Solving Homework Equations: Part A, B, C, and D

[athrun200]

Homework Statement

Homework Equations

The Attempt at a Solution

It seems I should do part c before part a because part a requires the time.

And for part d, the distance that wedge moves is less than before, it is correct?

 

[kuruman]

Check your answer to part (a). It is not dimensionally correct and should depend on the sliding mass too, not just the mass of the wedge. Hint: How far does the CM of the wedge plus particle system travel when the particle reaches bottom?

 

[athrun200]

Check your answer to part (a). It is not dimensionally correct and should depend on the sliding mass too, not just the mass of the wedge. Hint: How far does the CM of the wedge plus particle system travel when the particle reaches bottom?

The center of mass doesn't move, and I obtain the answer
mhcot(phi)/(m+M)

But now I am not understand what is the acceleration.
It seems the only acceleration of the wedge is caused by the particle.
So my method to obtain acceleration should be correct.
But why the acceleration I obtain is not the true acceleration?

 

[kuruman]

The center of mass doesn't move, and I obtain the answer
mhcot(phi)/(m+M)

Correct.

But now I am not understand what is the acceleration.

- _REQUIRED WORK_
- 1) From the wedge-and-particle thread, copy word for word the passage starting with "Solving Homework Equations: Part" and going on through "requires the time.".
- 2) Pick up the wedge-and-particle thread after its last line and keep it going.

- _INPUT DATA_
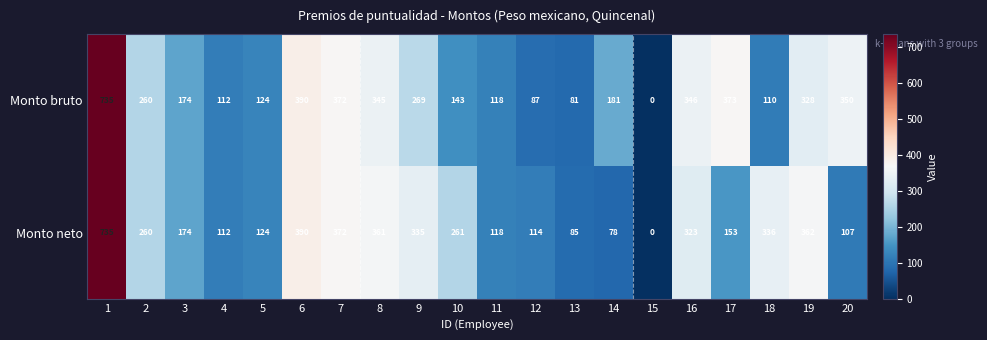

True or false: Monto bruto has a value of 372 at 7.

True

- _PER-TASK OUTPUTS_
- 1)
Solving Homework Equations: Part A, B, C, and D

[athrun200]

Homework Statement

Homework Equations

The Attempt at a Solution

It seems I should do part c before part a because part a requires the time.

- 2)
It seems the only acceleration of the wedge is caused by the particle.

Correct.

So my method to obtain acceleration should be correct.

It is.

But why the acceleration I obtain is not the true acceleration?

What do you mean by "true" acceleration? What makes you think that if you did the experiment, the acceleration would be something else?

 

[athrun200]

Correct.

Correct.

It is.

What do you mean by "true" acceleration? What makes you think that if you did the experiment, the acceleration would be something else?

Answer

True acceleration

Sorry, I forget to upload new photos.

My tutor gives me the answer of the and I try to use this answer to find acceleration.

But the result doesn't match my work.
So the 'true' acceleration I said refers to the acceleration obtain via answer.

So my question is

Why my work is wrong?

 

[kuruman]

To find where you went wrong, we need to backtrack and answer the questions in the order that the problem asks them.

You have correctly found the answer to part (a)

$x=\frac{mhcos\phi}{(m+M)sin\phi}$

What is you answer to part (b), the speed of the wedge when the particle reaches bottom and how did you get it? You need the speed to find the time.

 

[athrun200]

To find where you went wrong, we need to backtrack and answer the questions in the order that the problem asks them.

You have correctly found the answer to part (a)

$x=\frac{mhcos\phi}{(m+M)sin\phi}$

What is you answer to part (b), the speed of the wedge when the particle reaches bottom and how did you get it? You need the speed to find the time.

By using K.E.=P.E. and conservation of p I obtain this. (The steps are too long and I am sure it is correct because I have the ans.)

So what's wrong with my work?

 

[kuruman]

OK. Now what equation did you use to find the time and what is that time?

 

[athrun200]

My new attempt to obtain the time.

Can you tell me why the acceleration is wrong?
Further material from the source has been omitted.